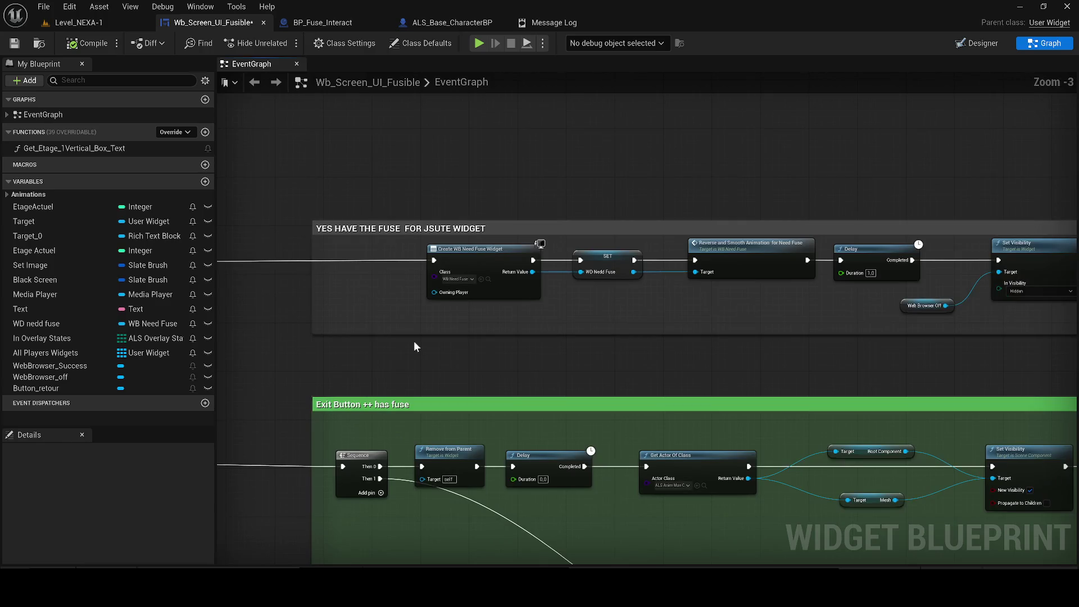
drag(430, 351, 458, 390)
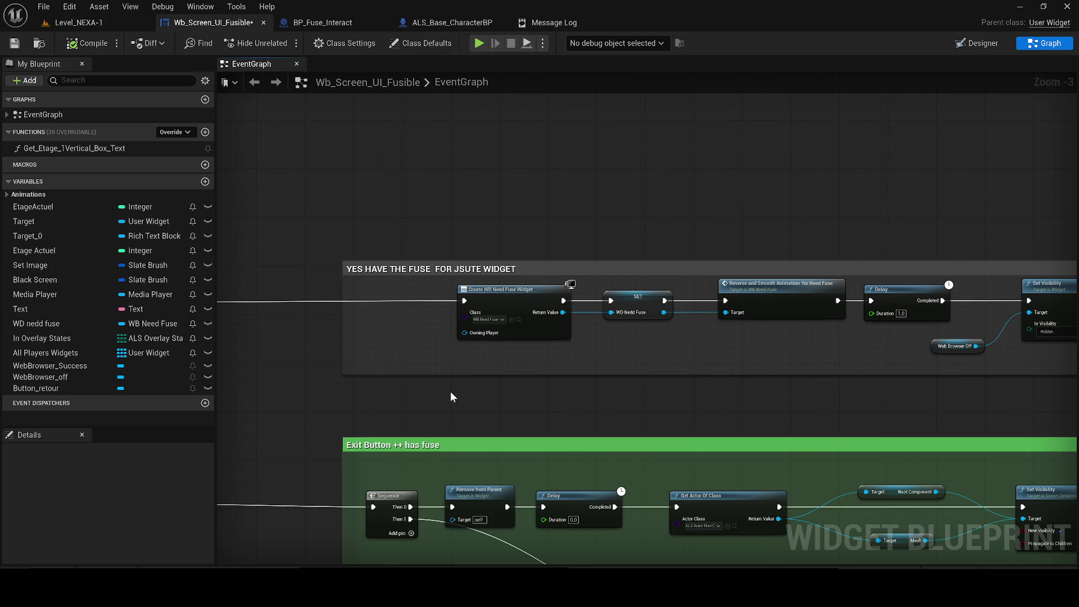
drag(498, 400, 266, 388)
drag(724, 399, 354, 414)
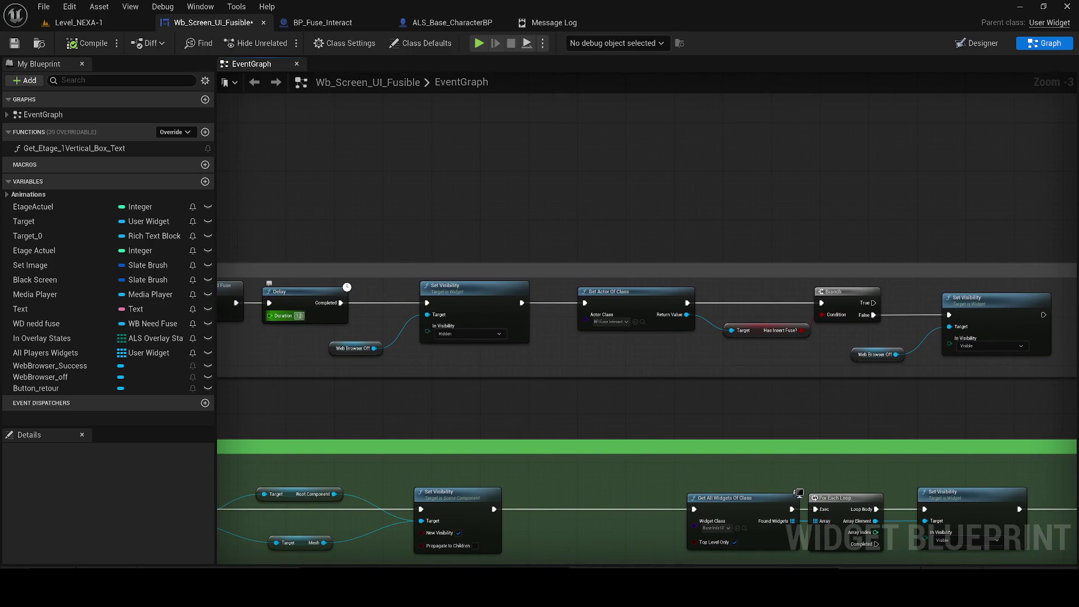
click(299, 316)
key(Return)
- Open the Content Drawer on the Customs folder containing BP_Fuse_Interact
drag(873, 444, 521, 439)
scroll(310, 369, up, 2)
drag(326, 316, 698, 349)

* * *

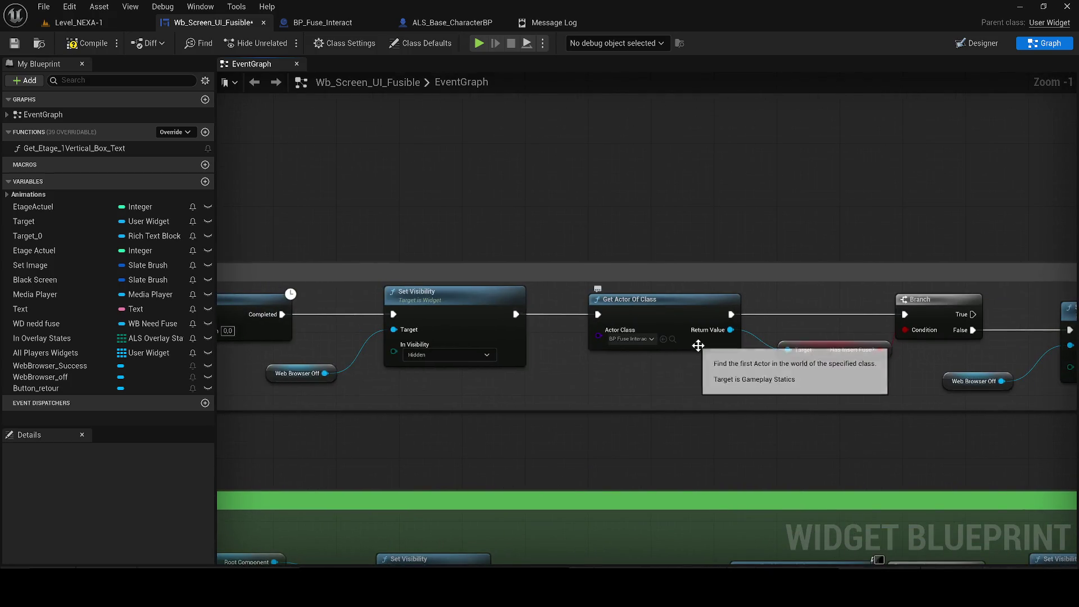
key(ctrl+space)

### WHAT YOU HAVE TO DO
Take each line from the preceding material that contains "drag" and copy it.

### TASK OUTPUT
drag(430, 351, 458, 390)
drag(498, 400, 266, 388)
drag(724, 399, 354, 414)
drag(873, 444, 521, 439)
drag(326, 316, 698, 349)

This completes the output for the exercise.